Over the last 18 years, Method has emerged as the agency of choice for everything immersive in New Zealand. Yet for Ramlu, the struggle isn’t how consumers are adopting the technology, but how brands are.
“In our line of work, we could work with any businesses wanting to reach their audiences through immersive tech. But we have to get brands engaging sooner rather than later and get them as excited as we are about the opportunities,” she says.
After the travails of 2020 it’s not just massive brands that are looking to use this technology, but smaller businesses as well, thanks to advances in access and the creation of web-based AR. Method’s solution to this need is Mattar, a web-based AR platform that was born out of the need for an easier and more cost-effective experience.
“It’s so interesting how many people want an augmented reality experience now. We’ve got everyone from coffee shops, through to large players across FMCG, clothing, and museums. But what’s really interesting is that there’s still a lot of education to be done.
“We’ve got a few companies we’re working with at the moment, with a few different campaigns and how Mattar can take it to the next level. People know they want webAR, however, they’re still coming to grips with how it works and how it can add value to their brand or product,” explains Ramlu.
This unknown and untapped potential for brands can be the most exciting part of these burgeoning technologies, or at least it is for Cocker.
“Every single day I’m talking to emerging tech vendors or creators that are using technology as a platform to build new experiences and that is so exciting. They’re almost experiences that you couldn’t imagine that anybody would have cared about a year ago,” she says.
However exciting this emerging technology and its attendant opportunities for brands may be, Cocker is concerned about the prospect of untrammeled development. She says now more than ever governance is needed around new technology to protect users.
“With the emergence of 5G, there will be so much game-changing technology at our fingertips that we need to educate ourselves on how this is going to change our lives. We need to put up the right safeguards for users because, at the end of the day, the tech isn’t what you have to worry about, it is the human application of that technology,” she says.
Ramlu believes these tech-driven experiences need to enhance the physical world, not replace it.
“One of my real concerns is technology taking over the opportunities for you to actually explore a space yourself. We need to take it as a way to enhance stories, rather than erode them,” she says.
Tourism Australia’s Coghill shares a similar outlook and acknowledges although this technology is creating richer experiences, there is still a time and a place for it.
“It should be there to add a level to the storytelling or content experience not just for the sake of having an immersive experience alone,” she says.
So how do we ensure this technology is additive to experiences? “It starts with technology leaders taking a stance on their moral responsibility,” says Ramlu.
“Ultimately it comes down to people and the individual moral responsibility to make sure we’re correctly setting things up for the next generation. We want them to appreciate these experiences, but also use them in a healthy, balanced way. And that comes down to the tech providers making sure they’re drawing that line,” she says.

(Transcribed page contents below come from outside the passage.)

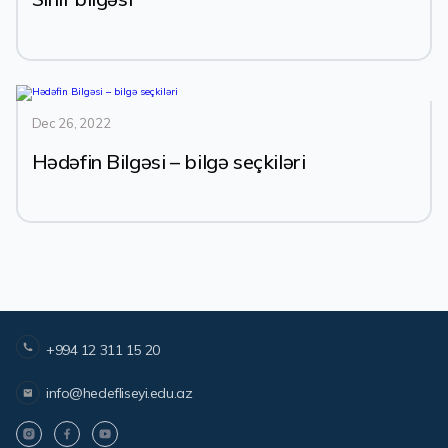
Dec 26, 2022
Hədəfin Bilgəsi – bilgə seçkiləri
+994 12 311 15 20
info@hedefliseyi.edu.az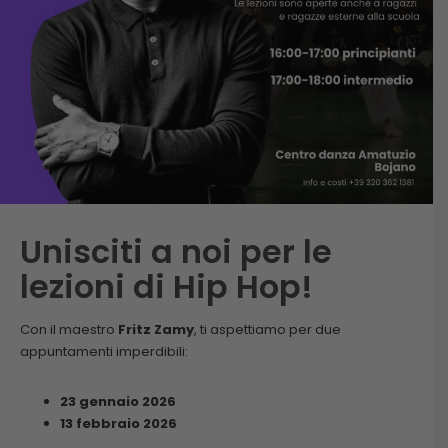
Unisciti a noi per le
lezioni di Hip Hop!
Con il maestro
Fritz Zamy
, ti aspettiamo per due
appuntamenti imperdibili:
23 gennaio 2026
13 febbraio 2026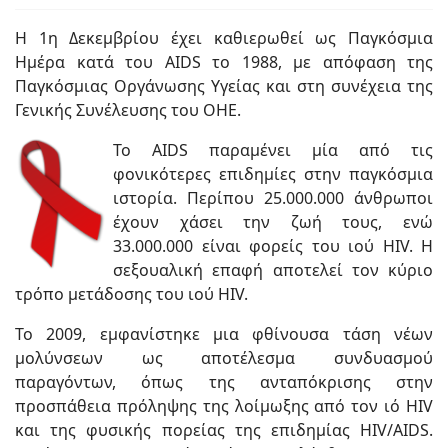
Η 1η Δεκεμβρίου έχει καθιερωθεί ως Παγκόσμια
Ημέρα κατά του AIDS το 1988, με απόφαση της
Παγκόσμιας Οργάνωσης Υγείας και στη συνέχεια της
Γενικής Συνέλευσης του ΟΗΕ.
Το AIDS παραμένει μία από τις
φονικότερες επιδημίες στην παγκόσμια
ιστορία. Περίπου 25.000.000 άνθρωποι
έχουν χάσει την ζωή τους, ενώ
33.000.000 είναι φορείς του ιού HIV. Η
σεξουαλική επαφή αποτελεί τον κύριο
τρόπο μετάδοσης του ιού HIV.
Το 2009, εμφανίστηκε μια φθίνουσα τάση νέων
μολύνσεων ως αποτέλεσμα συνδυασμού
παραγόντων, όπως της ανταπόκρισης στην
προσπάθεια πρόληψης της λοίμωξης από τον ιό HIV
και της φυσικής πορείας της επιδημίας HIV/AIDS.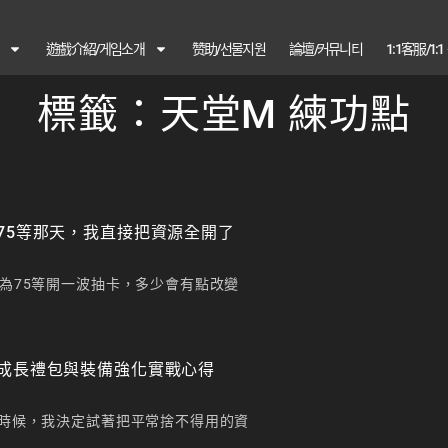
遊戲介紹/게임소개
赞助/선물지원
論壇/커뮤니티
1:1客服/1:
標籤：天堂M 練功點
75等那天，我直接把資源全開了
為75等開一波抽卡，多少會有點改變
成長禮包與裝備強化實戰心得
時候，我決定試著把平常捨不得用的資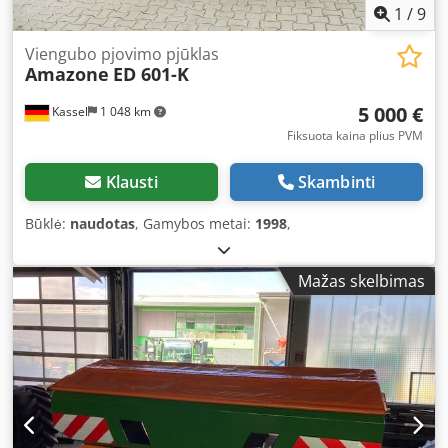
1
/
9
Viengubo pjovimo pjūklas
Amazone
ED 601-K
5 000 €
Kassel
1 048 km
Fiksuota kaina plius PVM
Klausti
Skambinti
Būklė:
naudotas
, Gamybos metai:
1998
,
Mažas skelbimas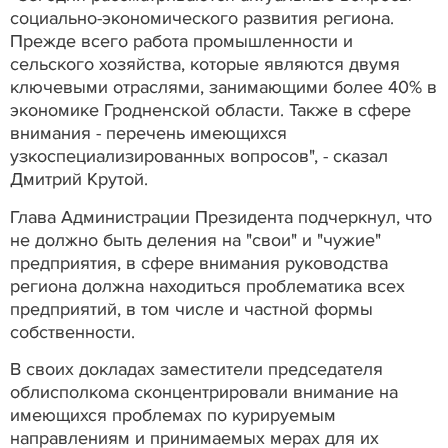
социально-экономического развития региона.
Прежде всего работа промышленности и
сельского хозяйства, которые являются двумя
ключевыми отраслями, занимающими более 40% в
экономике Гродненской области. Также в сфере
внимания - перечень имеющихся
узкоспециализированных вопросов", - сказал
Дмитрий Крутой.
Глава Администрации Президента подчеркнул, что
не должно быть деления на "свои" и "чужие"
предприятия, в сфере внимания руководства
региона должна находиться проблематика всех
предприятий, в том числе и частной формы
собственности.
В своих докладах заместители председателя
облисполкома сконцентрировали внимание на
имеющихся проблемах по курируемым
направлениям и принимаемых мерах для их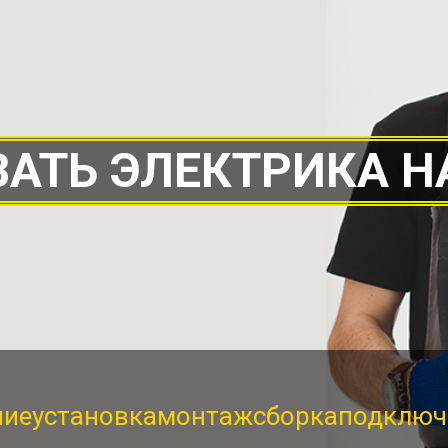
АТЬ ЭЛЕКТРИКА Н
ние
установка
монтаж
сборка
подключ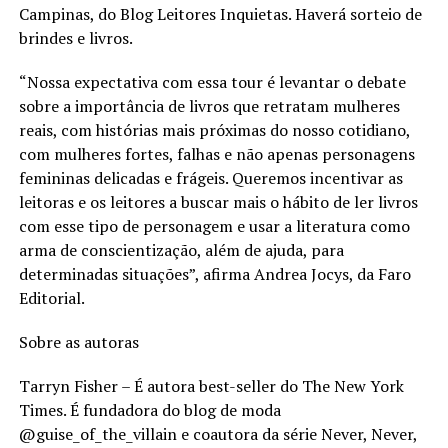
Campinas, do Blog Leitores Inquietas. Haverá sorteio de
brindes e livros.
“Nossa expectativa com essa tour é levantar o debate
sobre a importância de livros que retratam mulheres
reais, com histórias mais próximas do nosso cotidiano,
com mulheres fortes, falhas e não apenas personagens
femininas delicadas e frágeis. Queremos incentivar as
leitoras e os leitores a buscar mais o hábito de ler livros
com esse tipo de personagem e usar a literatura como
arma de conscientização, além de ajuda, para
determinadas situações”, afirma Andrea Jocys, da Faro
Editorial.
Sobre as autoras
Tarryn Fisher – É autora best-seller do The New York
Times. É fundadora do blog de moda
@guise_of_the_villain e coautora da série Never, Never,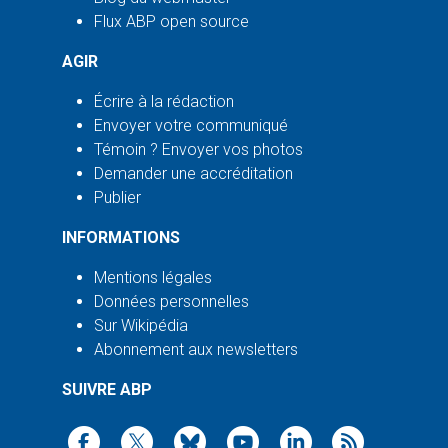
Flux ABP open source
AGIR
Écrire à la rédaction
Envoyer votre communiqué
Témoin ? Envoyer vos photos
Demander une accréditation
Publier
INFORMATIONS
Mentions légales
Données personnelles
Sur Wikipédia
Abonnement aux newsletters
SUIVRE ABP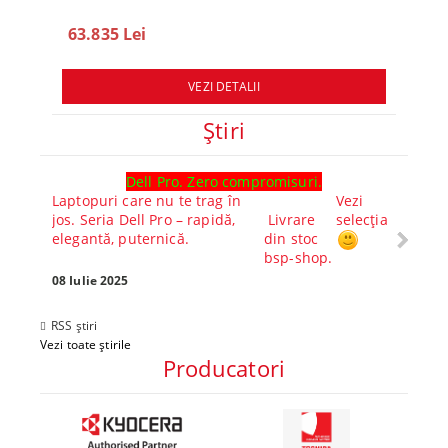
SSD, macOS Sequoia
SSD, 
63.835 Lei
78.
VEZI DETALII
Ştiri
Dell Pro. Zero compromisuri.
Ghid l
Laptopuri care nu te trag în
Vezi
Core™ 
jos. Seria Dell Pro – rapidă,
Livrare
selecția
Alege-
elegantă, puternică.
din stoc
compl
bsp-shop.
Visezi 
tău? Pr
08 Iulie 2025
30 Mai 
RSS știri
Vezi toate știrile
Producatori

At the end of the day it comes down to the people factor, and according to Ramlu if last year showed us anything, it is that real connections cannot be replaced.
“Through 2020 we saw so clearly that we were all craving people and human company. We aren’t ready to live in a fully virtual world. So, while we may be looking at how tech has enhanced our lives, it hasn’t replaced some of the really important things, which are the human connections we make and nurture,” she says.